Case 5.  Acute angle closure glaucoma   Must get visual acuity.  Measure IOP.  Treat with Topical miotics (alpha agonist, beta blocker, pilocarpine)  Carbonic anhydrase inhibitor (Acetazlamide) and/or osmotic agent (mannitol).   Consult optho emergently.  Treat pain and nausea.  Girzadas mnemonics:   E=m2C  (miotics, mannitol, carbonic anhydrase inhibitor)   TAP (timolol/apraclonicdine/pilocarpine)  the cornea with the Tonopen


Case 6.  Thyrotoxicosis that developed secondary to untreated hyperthyroidism and pneumonia.   Treat with PTU (block synthesis), SSKI (block release), propranolol (block peripheral effects), decadron (block T4 conversion).   Can substitute gastrograffen for SSKI.  Give antibiotics for pneumonia.  Dexamethasone is the only med that improves long term outcome in thyrotoxicosis.   Avoid ASA, amiodarone, and IV contrast.  Harwood comment:  Propranolol is the beta-blocker that best crosses the blood/brain barrier and improves CNS symptoms.

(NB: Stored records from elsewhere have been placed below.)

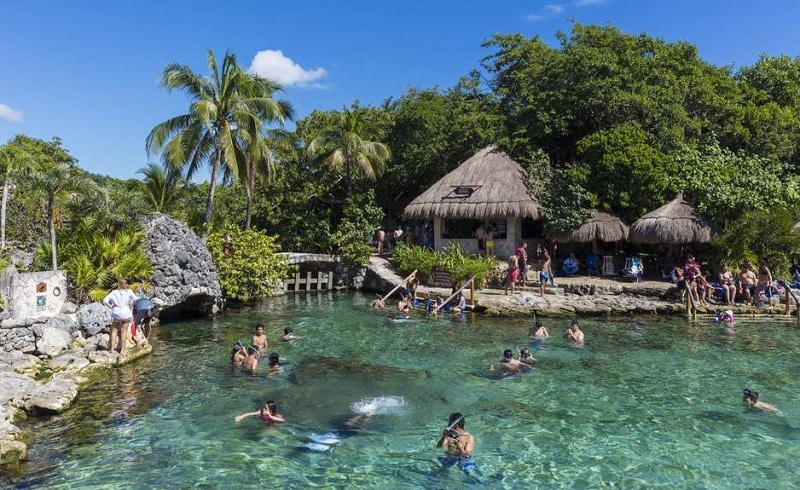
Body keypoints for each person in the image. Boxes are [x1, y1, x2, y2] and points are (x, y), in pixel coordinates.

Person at [102, 279, 138, 355]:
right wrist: (130, 306)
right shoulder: (128, 291)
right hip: (126, 313)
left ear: (118, 284)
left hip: (116, 313)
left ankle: (112, 349)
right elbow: (135, 299)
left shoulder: (114, 292)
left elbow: (105, 301)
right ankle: (122, 350)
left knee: (114, 330)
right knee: (124, 331)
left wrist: (111, 306)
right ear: (126, 284)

Case 7. WPW with AFIB and aberrant conduction     Attempt procainamide initially  and when patient worsens cardiovert.  Admit for ablation.  Dangerous actions for wide complex, irregular rhythm is adenosine, beta-blocker, calcium channel blockers, digoxin.  Anything that slows AV conduction will increase conduction through the bypass tract and worsen clinic condition.




Case 8.  3rd degree heart block due to Lyme disease with carditis     Patient needs  attempt at transcutaneous pacing and when that fails proceed to transvenous pacing.   Patient required IV antibiotics (Rocephin,  Cefotaxme, Pen G, IV doxy should work as well if patient has severe PCN allergy)  PO doxycycline is not adequate for Lyme Carditis.  Be sure to provide sedation/analgesia prior to transcutaneous pacing.   Heart block will resolve with IV antibiotics.    3rd degree block has a wide QRS and there is no consistant  PR relationship.  There is AV dissociation.



Patel         Study Guide     Wound Management


I am sorry but I missed the majority of this excellent presentation.


Storage of amputated digit:  Wrap body part in saline moistened gauze.   Place body part & guaze in plastic bag and then place plastic bag on ice. 


Wound prep prior to laceration repair: do not shave surrounding hair.  Ok to clip hair or mat hair down away from wound with antibiotic ointment. 


Tissue adhesive has similar cosmetic outcome to sutures. 

Saddle nose deformity is the complication of untreated nasal septal hematoma.


Christine comment:  This is bread and butter emergency medicine.  You must read this chapter!